Of all the antiestrogens, nolva is the worst. It blocks all receptors; it does not prevent the formation of estrogen. The liver and kidneys now have to get rid of all that estrogen floating around in the blood. Now, you get some rebound from the estrogen that has pooled. In people who are endomorphs--obese tendencies--this is seen pretty readily. Arimidex is best for these folks. Clomid is good during and post-cycle for mesomorphs and ectomorphs. As a matter of fact, arimidex and clomid are the only antiestrogens I use with my clients now. Arimidex inhibits the formation of estrogen, and clomid selectively blocks estrogen receptors (breast tissue, adipose).
 
In order to effectifely use Clomid as an anti-estrogen, how much would you advise and when?

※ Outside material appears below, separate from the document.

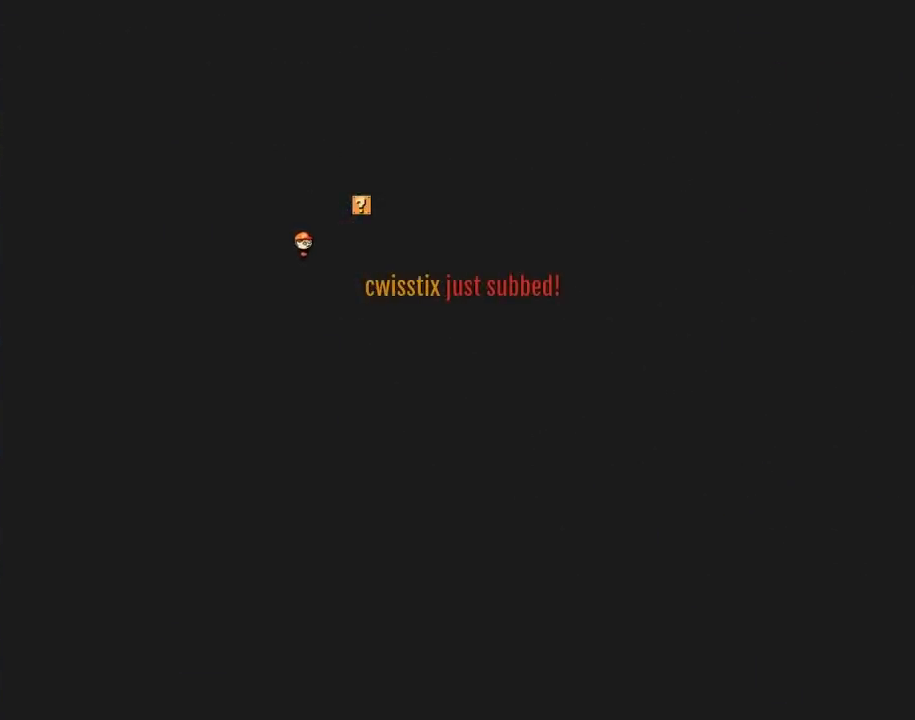
{"buttons": ["Y"], "events": [[350, "Y", "down"]]}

If one were on a cycle of d-bol, test, and EQ, when would that person start using clomid to prevent gyno?
 
I suppose it could be possible. The body requies a balance of both estrogen and testosterone (at different ratios in men and women). As DrJMW states, Nolvadex blocks all estogens receptors. It is possible that this could cause a negative feedback on the hyperthamlamus as the body believes there is a deficit of estrogen. Therefore, the body tries to reach homeostasis by attempting to create more estogen (I think by the same process as test - LH and/or FSH - anyone enlighten me?). That would mean that on stopping Nolvadex and unblocking all these receptors, it would be like opening floodgate.

Just my explanation of how, theoritically, this could be possible.